TASK:
Rewrite the listing below, putting "Zelten" wherever "Camping" appears and keeping everything else the same.

○ ○ ○ ○ ○

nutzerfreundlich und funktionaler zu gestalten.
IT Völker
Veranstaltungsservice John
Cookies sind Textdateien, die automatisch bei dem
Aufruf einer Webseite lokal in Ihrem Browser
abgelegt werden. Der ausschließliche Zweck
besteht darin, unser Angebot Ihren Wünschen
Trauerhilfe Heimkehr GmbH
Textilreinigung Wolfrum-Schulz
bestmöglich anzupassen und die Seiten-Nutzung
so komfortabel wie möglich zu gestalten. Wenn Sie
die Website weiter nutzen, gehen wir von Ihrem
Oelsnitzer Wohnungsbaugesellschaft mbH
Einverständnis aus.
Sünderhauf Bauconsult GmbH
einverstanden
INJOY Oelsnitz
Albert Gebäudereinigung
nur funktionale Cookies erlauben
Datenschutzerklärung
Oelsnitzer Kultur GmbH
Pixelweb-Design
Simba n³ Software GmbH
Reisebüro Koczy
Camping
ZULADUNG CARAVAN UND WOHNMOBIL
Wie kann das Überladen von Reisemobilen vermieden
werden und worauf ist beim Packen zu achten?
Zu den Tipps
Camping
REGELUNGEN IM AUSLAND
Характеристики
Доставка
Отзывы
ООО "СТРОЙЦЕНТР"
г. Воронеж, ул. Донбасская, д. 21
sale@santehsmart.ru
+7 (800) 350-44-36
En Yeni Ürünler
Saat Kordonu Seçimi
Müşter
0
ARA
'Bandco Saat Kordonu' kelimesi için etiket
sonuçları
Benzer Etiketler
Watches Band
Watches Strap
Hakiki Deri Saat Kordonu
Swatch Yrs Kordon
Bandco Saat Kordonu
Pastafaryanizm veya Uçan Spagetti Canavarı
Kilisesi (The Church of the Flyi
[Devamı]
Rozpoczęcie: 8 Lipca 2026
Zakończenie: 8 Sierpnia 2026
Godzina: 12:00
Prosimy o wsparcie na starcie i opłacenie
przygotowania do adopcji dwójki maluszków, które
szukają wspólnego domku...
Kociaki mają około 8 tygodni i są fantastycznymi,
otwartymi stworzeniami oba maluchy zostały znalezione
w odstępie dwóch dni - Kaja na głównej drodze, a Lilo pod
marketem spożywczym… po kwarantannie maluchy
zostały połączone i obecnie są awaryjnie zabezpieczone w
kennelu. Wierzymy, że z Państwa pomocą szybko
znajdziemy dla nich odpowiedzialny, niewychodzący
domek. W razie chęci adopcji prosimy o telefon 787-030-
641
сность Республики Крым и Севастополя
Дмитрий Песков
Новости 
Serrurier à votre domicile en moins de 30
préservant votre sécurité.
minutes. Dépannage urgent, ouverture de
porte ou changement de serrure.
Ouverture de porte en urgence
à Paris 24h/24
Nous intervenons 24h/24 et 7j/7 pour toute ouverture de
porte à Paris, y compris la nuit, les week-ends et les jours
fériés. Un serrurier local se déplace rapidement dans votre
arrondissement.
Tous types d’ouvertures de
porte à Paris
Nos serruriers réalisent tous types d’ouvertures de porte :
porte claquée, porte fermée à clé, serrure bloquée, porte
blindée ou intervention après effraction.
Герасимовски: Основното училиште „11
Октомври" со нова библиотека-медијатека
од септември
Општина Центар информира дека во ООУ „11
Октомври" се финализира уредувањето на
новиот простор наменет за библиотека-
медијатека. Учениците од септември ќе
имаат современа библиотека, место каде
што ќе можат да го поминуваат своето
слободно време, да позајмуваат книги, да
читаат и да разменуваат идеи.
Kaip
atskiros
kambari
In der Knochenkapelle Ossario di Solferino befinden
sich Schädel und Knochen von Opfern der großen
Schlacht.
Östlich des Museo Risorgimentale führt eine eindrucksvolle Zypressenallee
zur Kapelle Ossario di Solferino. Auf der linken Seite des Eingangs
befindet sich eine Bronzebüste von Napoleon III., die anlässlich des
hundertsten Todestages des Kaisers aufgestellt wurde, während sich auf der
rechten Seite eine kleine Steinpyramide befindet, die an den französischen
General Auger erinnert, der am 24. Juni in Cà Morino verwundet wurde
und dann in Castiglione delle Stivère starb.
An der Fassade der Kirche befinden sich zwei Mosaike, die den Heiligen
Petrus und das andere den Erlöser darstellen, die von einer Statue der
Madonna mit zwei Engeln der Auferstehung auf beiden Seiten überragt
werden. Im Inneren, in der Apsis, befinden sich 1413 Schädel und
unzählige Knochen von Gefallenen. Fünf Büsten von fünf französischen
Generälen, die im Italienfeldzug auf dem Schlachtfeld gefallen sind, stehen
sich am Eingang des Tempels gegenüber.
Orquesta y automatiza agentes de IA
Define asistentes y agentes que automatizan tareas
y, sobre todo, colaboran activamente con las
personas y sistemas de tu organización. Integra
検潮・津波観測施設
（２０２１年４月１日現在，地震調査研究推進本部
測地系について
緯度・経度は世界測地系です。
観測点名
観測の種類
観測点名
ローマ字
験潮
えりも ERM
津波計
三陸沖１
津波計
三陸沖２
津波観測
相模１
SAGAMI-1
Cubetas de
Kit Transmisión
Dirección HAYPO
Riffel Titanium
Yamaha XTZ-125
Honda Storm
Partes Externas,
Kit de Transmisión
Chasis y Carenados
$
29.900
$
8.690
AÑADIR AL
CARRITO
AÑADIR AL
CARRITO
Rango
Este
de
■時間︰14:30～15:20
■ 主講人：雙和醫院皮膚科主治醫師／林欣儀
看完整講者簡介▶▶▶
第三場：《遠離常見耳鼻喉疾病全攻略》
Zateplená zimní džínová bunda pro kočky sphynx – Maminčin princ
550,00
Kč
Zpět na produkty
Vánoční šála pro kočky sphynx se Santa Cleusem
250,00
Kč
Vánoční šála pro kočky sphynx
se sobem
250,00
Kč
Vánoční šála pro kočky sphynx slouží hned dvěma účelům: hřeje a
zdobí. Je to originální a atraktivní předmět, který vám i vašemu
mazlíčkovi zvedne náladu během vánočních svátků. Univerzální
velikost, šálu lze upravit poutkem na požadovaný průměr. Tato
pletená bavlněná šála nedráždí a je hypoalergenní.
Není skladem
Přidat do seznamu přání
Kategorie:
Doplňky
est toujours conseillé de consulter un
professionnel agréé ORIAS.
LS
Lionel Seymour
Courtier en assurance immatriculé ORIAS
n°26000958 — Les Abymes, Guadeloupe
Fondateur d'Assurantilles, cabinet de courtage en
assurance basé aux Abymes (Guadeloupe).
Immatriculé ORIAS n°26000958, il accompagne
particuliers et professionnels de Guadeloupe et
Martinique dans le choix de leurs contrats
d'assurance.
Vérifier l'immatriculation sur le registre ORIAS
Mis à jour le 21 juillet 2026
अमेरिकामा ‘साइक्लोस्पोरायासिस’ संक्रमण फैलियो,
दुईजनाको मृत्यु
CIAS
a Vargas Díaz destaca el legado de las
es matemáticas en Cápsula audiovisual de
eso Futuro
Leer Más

○ ○ ○ ○ ○

RESULT OF THE EXERCISE:
nutzerfreundlich und funktionaler zu gestalten.
IT Völker
Veranstaltungsservice John
Cookies sind Textdateien, die automatisch bei dem
Aufruf einer Webseite lokal in Ihrem Browser
abgelegt werden. Der ausschließliche Zweck
besteht darin, unser Angebot Ihren Wünschen
Trauerhilfe Heimkehr GmbH
Textilreinigung Wolfrum-Schulz
bestmöglich anzupassen und die Seiten-Nutzung
so komfortabel wie möglich zu gestalten. Wenn Sie
die Website weiter nutzen, gehen wir von Ihrem
Oelsnitzer Wohnungsbaugesellschaft mbH
Einverständnis aus.
Sünderhauf Bauconsult GmbH
einverstanden
INJOY Oelsnitz
Albert Gebäudereinigung
nur funktionale Cookies erlauben
Datenschutzerklärung
Oelsnitzer Kultur GmbH
Pixelweb-Design
Simba n³ Software GmbH
Reisebüro Koczy
Zelten
ZULADUNG CARAVAN UND WOHNMOBIL
Wie kann das Überladen von Reisemobilen vermieden
werden und worauf ist beim Packen zu achten?
Zu den Tipps
Zelten
REGELUNGEN IM AUSLAND
Характеристики
Доставка
Отзывы
ООО "СТРОЙЦЕНТР"
г. Воронеж, ул. Донбасская, д. 21
sale@santehsmart.ru
+7 (800) 350-44-36
En Yeni Ürünler
Saat Kordonu Seçimi
Müşter
0
ARA
'Bandco Saat Kordonu' kelimesi için etiket
sonuçları
Benzer Etiketler
Watches Band
Watches Strap
Hakiki Deri Saat Kordonu
Swatch Yrs Kordon
Bandco Saat Kordonu
Pastafaryanizm veya Uçan Spagetti Canavarı
Kilisesi (The Church of the Flyi
[Devamı]
Rozpoczęcie: 8 Lipca 2026
Zakończenie: 8 Sierpnia 2026
Godzina: 12:00
Prosimy o wsparcie na starcie i opłacenie
przygotowania do adopcji dwójki maluszków, które
szukają wspólnego domku...
Kociaki mają około 8 tygodni i są fantastycznymi,
otwartymi stworzeniami oba maluchy zostały znalezione
w odstępie dwóch dni - Kaja na głównej drodze, a Lilo pod
marketem spożywczym… po kwarantannie maluchy
zostały połączone i obecnie są awaryjnie zabezpieczone w
kennelu. Wierzymy, że z Państwa pomocą szybko
znajdziemy dla nich odpowiedzialny, niewychodzący
domek. W razie chęci adopcji prosimy o telefon 787-030-
641
сность Республики Крым и Севастополя
Дмитрий Песков
Новости 
Serrurier à votre domicile en moins de 30
préservant votre sécurité.
minutes. Dépannage urgent, ouverture de
porte ou changement de serrure.
Ouverture de porte en urgence
à Paris 24h/24
Nous intervenons 24h/24 et 7j/7 pour toute ouverture de
porte à Paris, y compris la nuit, les week-ends et les jours
fériés. Un serrurier local se déplace rapidement dans votre
arrondissement.
Tous types d’ouvertures de
porte à Paris
Nos serruriers réalisent tous types d’ouvertures de porte :
porte claquée, porte fermée à clé, serrure bloquée, porte
blindée ou intervention après effraction.
Герасимовски: Основното училиште „11
Октомври" со нова библиотека-медијатека
од септември
Општина Центар информира дека во ООУ „11
Октомври" се финализира уредувањето на
новиот простор наменет за библиотека-
медијатека. Учениците од септември ќе
имаат современа библиотека, место каде
што ќе можат да го поминуваат своето
слободно време, да позајмуваат книги, да
читаат и да разменуваат идеи.
Kaip
atskiros
kambari
In der Knochenkapelle Ossario di Solferino befinden
sich Schädel und Knochen von Opfern der großen
Schlacht.
Östlich des Museo Risorgimentale führt eine eindrucksvolle Zypressenallee
zur Kapelle Ossario di Solferino. Auf der linken Seite des Eingangs
befindet sich eine Bronzebüste von Napoleon III., die anlässlich des
hundertsten Todestages des Kaisers aufgestellt wurde, während sich auf der
rechten Seite eine kleine Steinpyramide befindet, die an den französischen
General Auger erinnert, der am 24. Juni in Cà Morino verwundet wurde
und dann in Castiglione delle Stivère starb.
An der Fassade der Kirche befinden sich zwei Mosaike, die den Heiligen
Petrus und das andere den Erlöser darstellen, die von einer Statue der
Madonna mit zwei Engeln der Auferstehung auf beiden Seiten überragt
werden. Im Inneren, in der Apsis, befinden sich 1413 Schädel und
unzählige Knochen von Gefallenen. Fünf Büsten von fünf französischen
Generälen, die im Italienfeldzug auf dem Schlachtfeld gefallen sind, stehen
sich am Eingang des Tempels gegenüber.
Orquesta y automatiza agentes de IA
Define asistentes y agentes que automatizan tareas
y, sobre todo, colaboran activamente con las
personas y sistemas de tu organización. Integra
検潮・津波観測施設
（２０２１年４月１日現在，地震調査研究推進本部
測地系について
緯度・経度は世界測地系です。
観測点名
観測の種類
観測点名
ローマ字
験潮
えりも ERM
津波計
三陸沖１
津波計
三陸沖２
津波観測
相模１
SAGAMI-1
Cubetas de
Kit Transmisión
Dirección HAYPO
Riffel Titanium
Yamaha XTZ-125
Honda Storm
Partes Externas,
Kit de Transmisión
Chasis y Carenados
$
29.900
$
8.690
AÑADIR AL
CARRITO
AÑADIR AL
CARRITO
Rango
Este
de
■時間︰14:30～15:20
■ 主講人：雙和醫院皮膚科主治醫師／林欣儀
看完整講者簡介▶▶▶
第三場：《遠離常見耳鼻喉疾病全攻略》
Zateplená zimní džínová bunda pro kočky sphynx – Maminčin princ
550,00
Kč
Zpět na produkty
Vánoční šála pro kočky sphynx se Santa Cleusem
250,00
Kč
Vánoční šála pro kočky sphynx
se sobem
250,00
Kč
Vánoční šála pro kočky sphynx slouží hned dvěma účelům: hřeje a
zdobí. Je to originální a atraktivní předmět, který vám i vašemu
mazlíčkovi zvedne náladu během vánočních svátků. Univerzální
velikost, šálu lze upravit poutkem na požadovaný průměr. Tato
pletená bavlněná šála nedráždí a je hypoalergenní.
Není skladem
Přidat do seznamu přání
Kategorie:
Doplňky
est toujours conseillé de consulter un
professionnel agréé ORIAS.
LS
Lionel Seymour
Courtier en assurance immatriculé ORIAS
n°26000958 — Les Abymes, Guadeloupe
Fondateur d'Assurantilles, cabinet de courtage en
assurance basé aux Abymes (Guadeloupe).
Immatriculé ORIAS n°26000958, il accompagne
particuliers et professionnels de Guadeloupe et
Martinique dans le choix de leurs contrats
d'assurance.
Vérifier l'immatriculation sur le registre ORIAS
Mis à jour le 21 juillet 2026
अमेरिकामा ‘साइक्लोस्पोरायासिस’ संक्रमण फैलियो,
दुईजनाको मृत्यु
CIAS
a Vargas Díaz destaca el legado de las
es matemáticas en Cápsula audiovisual de
eso Futuro
Leer Más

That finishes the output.